- [Requirement 1]: Return the part of the Idaho clean-energy article between "All of the businesses" and "Energy Association Board.", inclusive.
- [Requirement 2]: In the Idaho clean-energy article, which states does Creative Energies build and install solar- and wind-power systems in?

- [Text segment]:
BEGIN
WORKING FOR WIN-WIN-WIN
While the net-metering fight was a victory, the association was uncomfortable with its new image as David to Idaho Power’s Goliath.
“We’re not trying to be the small guy or the big guy,” Elgethun says. “We’re trying to promote clean energy.”
As senior vice president of development for the Site Based Energy, Elgethun works with Idaho Power on energy-efficiency programs for its energy management and construction clients.
All of the businesses in the association depend on good relationships with utilities not just in Idaho but in other states. They not only have to think about their customers’ needs but also utility customers, because both energy-efficiency and renewable-energy programs must be able to show they will benefit utility customers to secure PUC approval.
“We want to have a win-win-win for every side as often as possible,” Elgethun says.
An example is a Boise geothermal-power producer, U.S. Geothermal.
The company operates geothermal plants in Idaho, Nevada and Oregon. Its Oregon plant is on the Idaho Power grid.
In a conference call news conference in early October, President and CEO Doug Glaspey praised U.S. Geothermal’s partnership with Idaho Power. Ian Warren, a U.S. Geothermal geologist, is on the Idaho Clean Energy Association Board.
“It’s about economics, it’s about jobs and it’s about resources in the state of Idaho,” Warren says.
Idaho Power shares many of the clean-energy group’s goals, including business development and energy security, says Brad Bowlin, an Idaho Power spokesman.
“Anything that can help to educate our customers about energy technology is a good thing,” Bowlin says.
TECHNOLOGY DRIVES NEW BUSINESS
Breakthroughs in lighting and digital technology are driving the growth of the clean-energy industry, attracting entrepreneurs and investors. The Northwest Power and Conservation Council said in 2010 that the Pacific Northwest can meet 85 percent of its demand for new electric power during the next 20 years through energy efficiency.
The council says that meeting that aggressive target, as it has met targets continuously since its creation in the 1980s, would create 47,000 jobs and reduce greenhouse-gas emissions by 17 million tons.
The nation’s solar industry has come on in the last two years as prices have come down 50 percent since 2010. In the second quarter of 2013, 832 megawatts of solar panels were installed, a 15 percent increase over the first quarter, reports the Solar Energy Industries Association.
There are more than 9,400 megawatts of solar energy in the U.S. But Idaho has not seen the growth that states like California, Hawaii and even Utah have seen. That’s partly because overall, Idaho has the lowest electric rates in the nation. It’s also because the construction of more than 400 megawatts of wind power and Idaho Power’s 1-year-old Langley Gulch Natural Gas Plant have created a power surplus.
Community solar programs and local- and state-government support are helping states like Utah embrace solar, says Andy Tyson, co-founder and owner of Creative Energies, which builds and installs solar- and wind-power systems for residential, business and government customers in Idaho, Wyoming and Utah.
“Things are just a little further along in Salt Lake City,” Tyson says.
IDAHO POISED FOR GROWTH
As the economy grows and the power surplus disappears, the clean-energy industry will take off in Idaho, says Jay Larsen, executive vice president of the 4-year-old Idaho Technology Council, which shares some members with the Clean Energy Association. When it started, the council concentrated on educating policymakers about the potential of the technology industry and how other states made it grow.
The association is doing the same, preparing to go into the Idaho Legislature’s 2014 session without an agenda. “We want to provide them with information about how their decisions may affect business,” Elgethun says.
Most of all, the group seeks to show that renewable energy and energy efficiency provide home-grown power that will strengthen the state’s energy security.
“The most cost-effective solutions are going to be in renewable energy and energy efficiency moving forward,” Elgethun says.
END
- [Information shown]:
BEGIN
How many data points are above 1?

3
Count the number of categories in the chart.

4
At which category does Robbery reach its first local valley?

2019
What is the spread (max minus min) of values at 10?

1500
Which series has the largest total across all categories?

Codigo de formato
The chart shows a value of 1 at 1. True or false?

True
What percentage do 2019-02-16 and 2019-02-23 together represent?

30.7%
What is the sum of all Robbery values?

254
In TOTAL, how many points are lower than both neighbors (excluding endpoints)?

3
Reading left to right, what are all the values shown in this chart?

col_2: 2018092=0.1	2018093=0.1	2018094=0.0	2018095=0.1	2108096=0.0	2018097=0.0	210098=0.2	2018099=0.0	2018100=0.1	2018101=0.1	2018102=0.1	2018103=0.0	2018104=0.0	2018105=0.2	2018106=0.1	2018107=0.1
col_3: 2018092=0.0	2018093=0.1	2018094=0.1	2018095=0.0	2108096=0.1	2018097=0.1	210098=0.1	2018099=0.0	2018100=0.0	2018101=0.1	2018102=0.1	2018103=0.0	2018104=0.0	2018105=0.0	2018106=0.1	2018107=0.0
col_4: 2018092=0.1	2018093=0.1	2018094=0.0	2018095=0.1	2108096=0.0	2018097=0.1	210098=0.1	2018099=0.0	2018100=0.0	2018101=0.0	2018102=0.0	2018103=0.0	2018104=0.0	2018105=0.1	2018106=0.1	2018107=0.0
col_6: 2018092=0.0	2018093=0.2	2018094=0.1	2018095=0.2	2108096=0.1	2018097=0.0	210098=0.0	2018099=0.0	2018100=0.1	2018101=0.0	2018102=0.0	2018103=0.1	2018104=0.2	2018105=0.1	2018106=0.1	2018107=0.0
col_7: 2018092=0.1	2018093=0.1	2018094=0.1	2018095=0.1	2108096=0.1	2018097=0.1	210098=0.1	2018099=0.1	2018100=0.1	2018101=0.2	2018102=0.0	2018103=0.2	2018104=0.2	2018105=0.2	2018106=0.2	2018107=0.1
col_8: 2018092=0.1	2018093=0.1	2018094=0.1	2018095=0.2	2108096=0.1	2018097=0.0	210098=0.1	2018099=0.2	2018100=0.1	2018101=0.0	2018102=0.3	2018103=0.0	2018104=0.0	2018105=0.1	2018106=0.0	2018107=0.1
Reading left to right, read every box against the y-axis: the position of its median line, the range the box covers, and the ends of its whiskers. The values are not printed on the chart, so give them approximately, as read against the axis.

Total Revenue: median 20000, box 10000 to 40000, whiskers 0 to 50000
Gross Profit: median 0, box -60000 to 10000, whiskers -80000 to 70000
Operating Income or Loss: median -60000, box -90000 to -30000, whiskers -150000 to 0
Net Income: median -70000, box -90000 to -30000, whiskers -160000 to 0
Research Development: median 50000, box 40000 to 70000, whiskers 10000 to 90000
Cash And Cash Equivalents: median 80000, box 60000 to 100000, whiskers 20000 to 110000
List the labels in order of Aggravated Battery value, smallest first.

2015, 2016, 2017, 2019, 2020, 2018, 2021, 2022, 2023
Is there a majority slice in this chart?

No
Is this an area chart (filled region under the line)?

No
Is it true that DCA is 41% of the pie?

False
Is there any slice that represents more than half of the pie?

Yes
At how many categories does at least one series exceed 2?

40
END
- [Solution 1]:
All of the businesses in the association depend on good relationships with utilities not just in Idaho but in other states. They not only have to think about their customers’ needs but also utility customers, because both energy-efficiency and renewable-energy programs must be able to show they will benefit utility customers to secure PUC approval.
“We want to have a win-win-win for every side as often as possible,” Elgethun says.
An example is a Boise geothermal-power producer, U.S. Geothermal.
The company operates geothermal plants in Idaho, Nevada and Oregon. Its Oregon plant is on the Idaho Power grid.
In a conference call news conference in early October, President and CEO Doug Glaspey praised U.S. Geothermal’s partnership with Idaho Power. Ian Warren, a U.S. Geothermal geologist, is on the Idaho Clean Energy Association Board.

- [Solution 2]: Idaho, Wyoming and Utah.